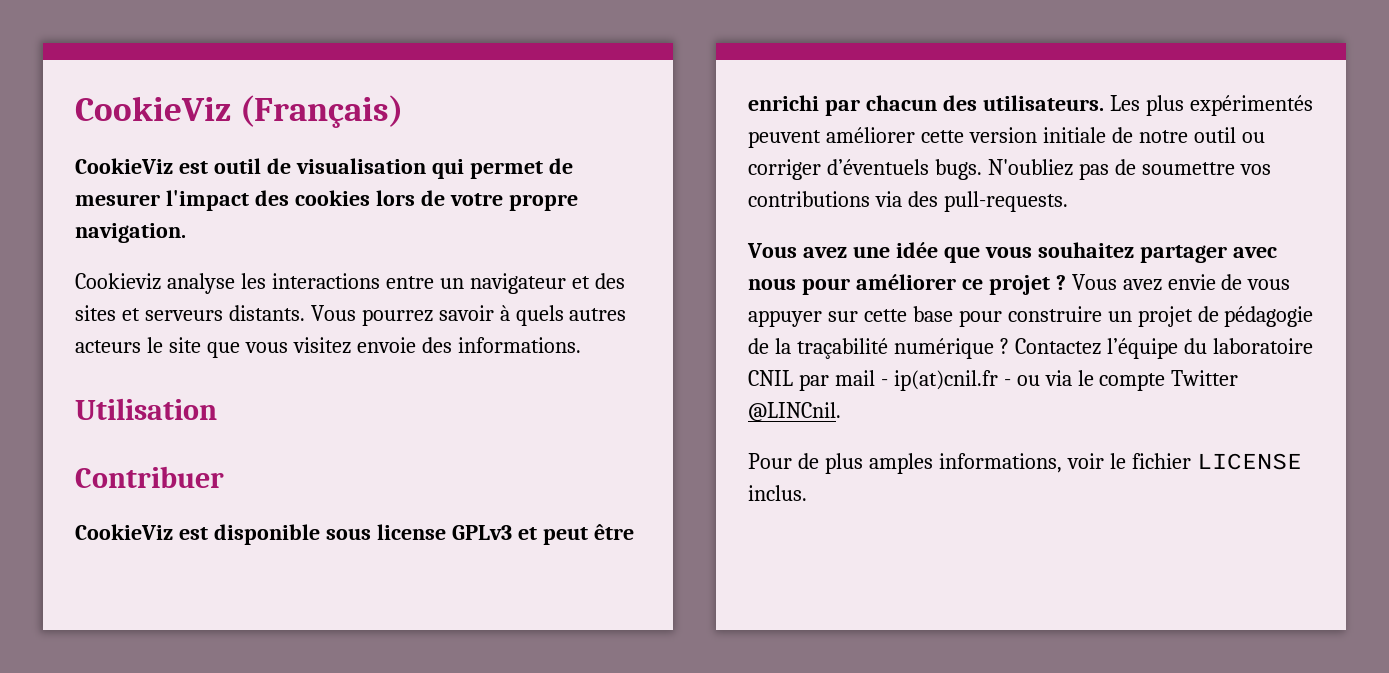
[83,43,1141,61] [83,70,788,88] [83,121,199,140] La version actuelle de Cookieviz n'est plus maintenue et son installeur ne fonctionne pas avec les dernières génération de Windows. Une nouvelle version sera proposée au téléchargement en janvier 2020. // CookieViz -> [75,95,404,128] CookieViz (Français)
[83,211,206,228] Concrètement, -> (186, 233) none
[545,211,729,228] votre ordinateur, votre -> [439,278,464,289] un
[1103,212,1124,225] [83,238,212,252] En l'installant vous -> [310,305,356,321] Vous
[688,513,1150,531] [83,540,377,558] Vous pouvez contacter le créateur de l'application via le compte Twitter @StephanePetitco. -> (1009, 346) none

▬▬▬

Please print the records above word for word, leaving every image out.

• [Written reply]:
[83,43,1141,61] [83,70,788,88] [83,121,199,140] La version actuelle de Cookieviz n'est plus maintenue et son installeur ne fonctionne pas avec les dernières génération de Windows. Une nouvelle version sera proposée au téléchargement en janvier 2020. // CookieViz -> [75,95,404,128] CookieViz (Français)
[83,211,206,228] Concrètement, -> (186, 233) none
[545,211,729,228] votre ordinateur, votre -> [439,278,464,289] un
[1103,212,1124,225] [83,238,212,252] En l'installant vous -> [310,305,356,321] Vous
[688,513,1150,531] [83,540,377,558] Vous pouvez contacter le créateur de l'application via le compte Twitter @StephanePetitco. -> (1009, 346) none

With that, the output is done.